Dopo la decisione del governo di chiudere tutte le scuole fino al 3 aprile per contenere la diffusione del coronavirus (2019-nCoV), gli istituti si stanno attrezzando per garantire la didattica a distanza. Le lezioni online sono uno strumento buono per non interrompere del tutto la didattica, e le decisioni cautelative del governo non sono da mettere in discussione. Tuttavia, l’insegnamento da remoto non è in grado di sostituire pienamente quello in presenza. E anche qui, come sempre succede quando si applicano limitazioni così pesanti, sono i più fragili a rimetterci. Per ragazze e ragazzi con disabilità, o che non parlano bene l’italiano, o vivono in contesti particolarmente disagiati, o sono semplicemente più timidi e introversi di altri, la mancanza di un rapporto diretto con gli insegnanti e con i compagni è un limite più pesante rispetto agli altri. Ma i problemi non si limitano a questo.
I limiti tecnici
Come fa notare un articolo uscito su Redattore Sociale, in Italia c’è un problema di capillarità delle connessioni domestiche a internet e di presenza di computer nelle case: «Secondo i dati Istat dell’anno scorso, oltre il 27 per cento delle famiglie con uno o più figli minori non ha un collegamento a banda larga fisso a casa. E nelle famiglie con più figli, o quando i genitori stanno lavorando da casa, potrebbe esserci la necessità di dividersi un unico computer». I limiti riguardano anche la capacità degli insegnanti di utilizzare gli strumenti digitali per offrire un servizio didattico adeguato: «L’Indice di digitalizzazione dell’economia e della società della Commissione Europea rivela che in Italia solo il 20 per cento degli insegnanti ha seguito corsi formativi in materia di alfabetizzazione digitale. Secondo WeSchool, il 20 per cento dei docenti italiani è in grado di insegnare a distanza, il 40 per cento vorrebbe imparare a farlo e il restante 40 per cento è contrario».
I consigli di Dario Ianes
Dario Ianes, docente di pedagogia speciale e didattica speciale all’università di Bolzano e fondatore delle edizioni Erickson di Trento, ha condiviso alcuni consigli che a suo parere potrebbero rendere più inclusiva la didattica a distanza. Questa, come dicevamo, tende ad amplificare le disuguaglianze anche perché, osserva Ianes, «carica sul contesto familiare una serie di incombenze, facendo affidamento sulle possibilità dei genitori». Per quanto riguarda in particolare gli studenti con disabilità, l’aspetto relazionale diventa fondamentale nel loro percorso di apprendimento e di crescita. Ecco quindi i consigli di Ianes su come migliorare la situazione, pur rispettando i limiti imposti dalla situazione straordinaria che stiamo vivendo.

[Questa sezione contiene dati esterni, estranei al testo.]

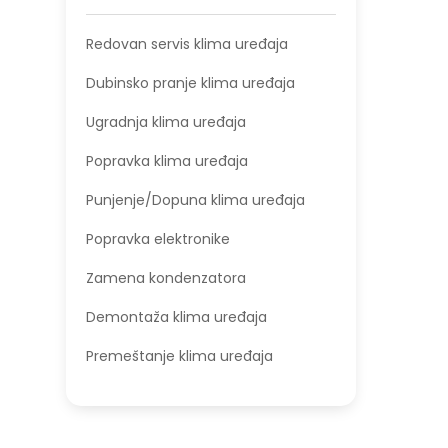
Redovan servis klima uređaja
Dubinsko pranje klima uređaja
Ugradnja klima uređaja
Popravka klima uređaja
Punjenje/Dopuna klima uređaja
Popravka elektronike
Zamena kondenzatora
Demontaža klima uređaja
Premeštanje klima uređaja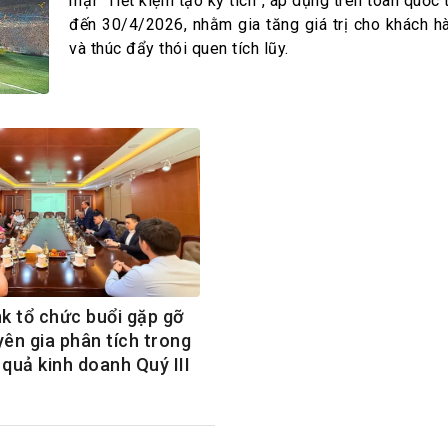
h Tiêu dùng
mại “Tiết kiệm tạo kỳ tích”, áp dụng trên toàn quốc
đến 30/4/2026, nhằm gia tăng giá trị cho khách hà
tài sản
và thúc đẩy thói quen tích lũy.
oán –Thẻ
 trị
iệc làm
 SẢN
TUYỂN DỤNG
 tổ chức buổi gặp gỡ
yên gia phân tích trong
 quả kinh doanh Quý III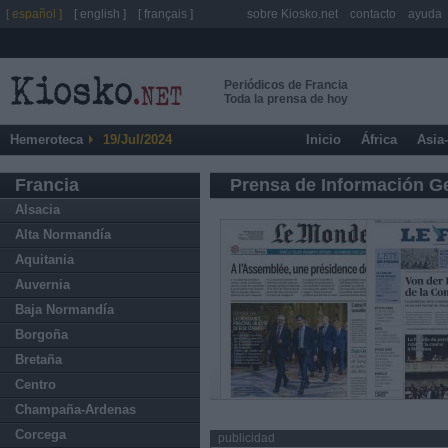
[ español ]
[ english ]
[ français ]
sobre Kiosko.net
contacto
ayuda
Periódicos de Francia
Toda la prensa de hoy
Hemeroteca
19/Jul/2024
Inicio
África
Asia
Francia
Prensa de Información G
Alsacia
Alta Normandía
Aquitania
Auvernia
Baja Normandía
Borgoña
Bretaña
Centro
Champaña-Ardenas
Corcega
publicidad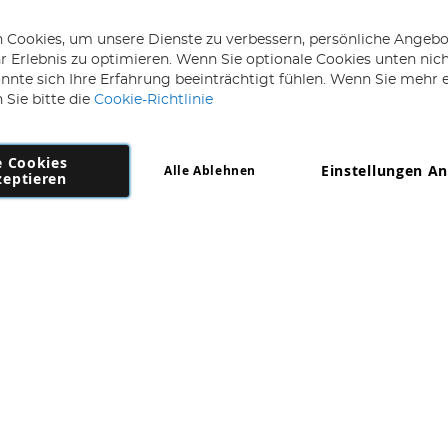
 Cookies, um unsere Dienste zu verbessern, persönliche Angebo
 Erlebnis zu optimieren. Wenn Sie optionale Cookies unten nic
önnte sich Ihre Erfahrung beeinträchtigt fühlen. Wenn Sie mehr 
 Sie bitte die
Cookie-Richtlinie
e Cookies
Einstellungen A
Alle Ablehnen
Copyright 1997 - 2026
AD NL B.V
. Alle Rechte vorbehalten.
zeptieren
NL B.V Dirk Hartogweg 14 DC1 Unit 5 5928LV Venlo, Firmennummer: 86302
*Irrtum und Änderungen vorbehalten.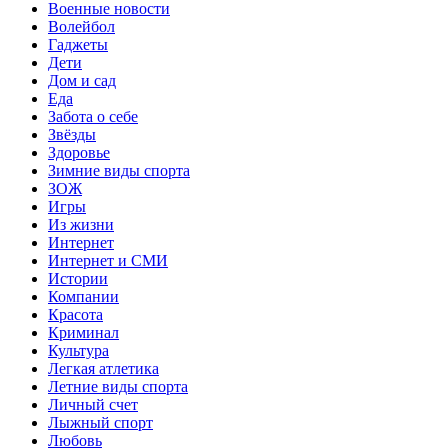
Военные новости
Волейбол
Гаджеты
Дети
Дом и сад
Еда
Забота о себе
Звёзды
Здоровье
Зимние виды спорта
ЗОЖ
Игры
Из жизни
Интернет
Интернет и СМИ
Истории
Компании
Красота
Криминал
Культура
Легкая атлетика
Летние виды спорта
Личный счет
Лыжный спорт
Любовь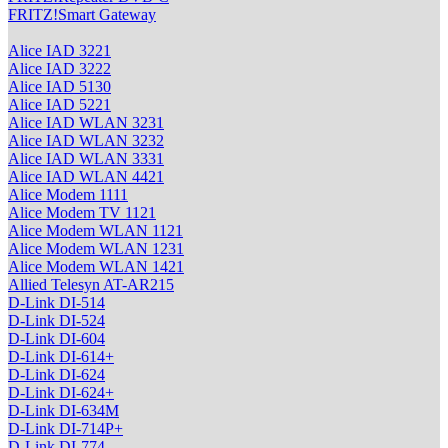
FRITZ!Smart Gateway
Alice IAD 3221
Alice IAD 3222
Alice IAD 5130
Alice IAD 5221
Alice IAD WLAN 3231
Alice IAD WLAN 3232
Alice IAD WLAN 3331
Alice IAD WLAN 4421
Alice Modem 1111
Alice Modem TV 1121
Alice Modem WLAN 1121
Alice Modem WLAN 1231
Alice Modem WLAN 1421
Allied Telesyn AT-AR215
D-Link DI-514
D-Link DI-524
D-Link DI-604
D-Link DI-614+
D-Link DI-624
D-Link DI-624+
D-Link DI-634M
D-Link DI-714P+
D-Link DI-774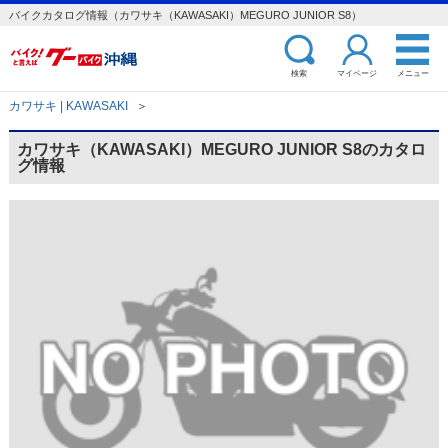
バイクカタログ情報（カワサキ（KAWASAKI）MEGURO JUNIOR S8）
検索
マイページ
メニュー
カワサキ | KAWASAKI
＞
カワサキ（KAWASAKI）MEGURO JUNIOR S8のカタロ
グ情報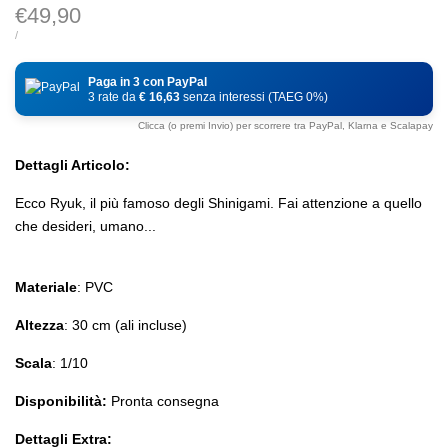
Prezzo
€49,90
di
PREZZO
PER
/
DI
vendita
UNITÀ
Paga in 3 con PayPal
3 rate da
€ 16,63
senza interessi (TAEG 0%)
Clicca (o premi Invio) per scorrere tra PayPal, Klarna e Scalapay
Dettagli Articolo:
Ecco Ryuk, il più famoso degli Shinigami. Fai attenzione a quello
che desideri, umano...
Materiale
: PVC
Altezza
: 30 cm (ali incluse)
Scala
: 1/10
Disponibilità:
Pronta consegna
Dettagli Extra: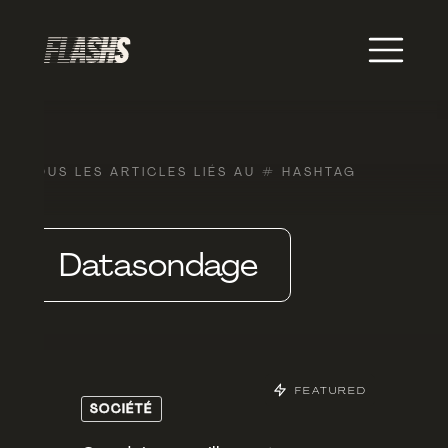
TOUS LES ARTICLES LIÉS AU # HASHTAG
Datasondage
FEATURED
SOCIÉTÉ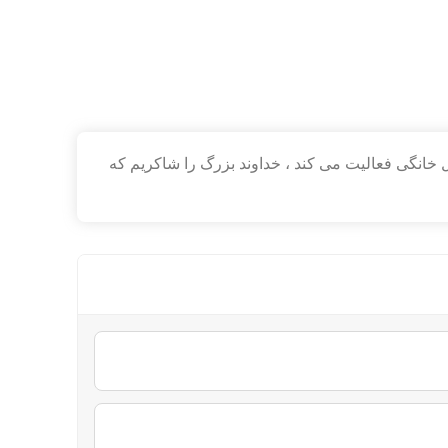
خانگی فعالیت می کند ، خداوند بزرگ را شاکریم که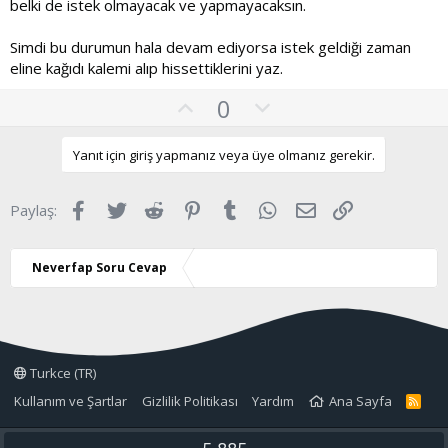
belki de istek olmayacak ve yapmayacaksın.
Simdi bu durumun hala devam ediyorsa istek geldiği zaman
eline kağıdı kalemi alıp hissettiklerini yaz.
O
O
0
y
l
l
u
Yanıt için giriş yapmanız veya üye olmanız gerekir.
a
m
s
Facebook
Twitter
Reddit
Pinterest
Tumblr
WhatsApp
E-posta
Link
Paylaş:
u
z
o
Neverfap Soru Cevap
y
l
a
Turkce (TR)
Kullanım ve Şartlar
Gizlilik Politikası
Yardım
Ana Sayfa
R
S
S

- «Un primo modo, secondo Ianes, potrebbe essere “quello suggerito da un gruppo di genitori di ragazzi con autismo e dal Ciis: il personale di assistenza alla comunicazione e all’autonomia potrebbe andare a domicilio, per svolgere attività domiciliari ma anche esterne”».
- «Il secondo suggerimento di Ianes è rivolto agli insegnanti, perché “costruiscano coppie o terne di ragazzi che stiano intorno al ragazzo con disabilità e lo aiutino a studiare, senza caricare questa incombenza sui genitori».
- «“Se fossi un dirigente – spiega Ianes – chiederei a tutti i docenti di sostegno di telefonare alle famiglie degli studenti disabili, o meglio ancora di andarle a trovare, per esaminare insieme il Pei, fare il punto della situazione e pensare a come attuarlo. In questo modo, questa può diventare l’occasione per approfondire la conoscenza e la collaborazione, rinforzando il ponte necessario tra scuola e famiglia”».
- «La quarta indicazione riguarda il materiale della didattica a distanza: “Immagino che gli insegnanti curricolare, tutti presi da questo nuovo impegno di produrre materiale per i loro alunni, dimenticheranno quelli che hanno bisogni speciali. É necessario che, con l’aiuto dell’insegnante di sostegno, mettano a punto materiale personalizzato».
- «L’ultimo suggerimento si chiama feedback. “Per gli studenti disabili, è importante il feedback continuo: e in questo la didattica a distanza può essere perfino d’aiuto. Suggerisco quindi agli insegnanti di trovare un modo per dare tempestivo riscontro agli studenti con bisogni speciali,dal momento che gli altri studenti non hanno la necessità di un feedback immediato”».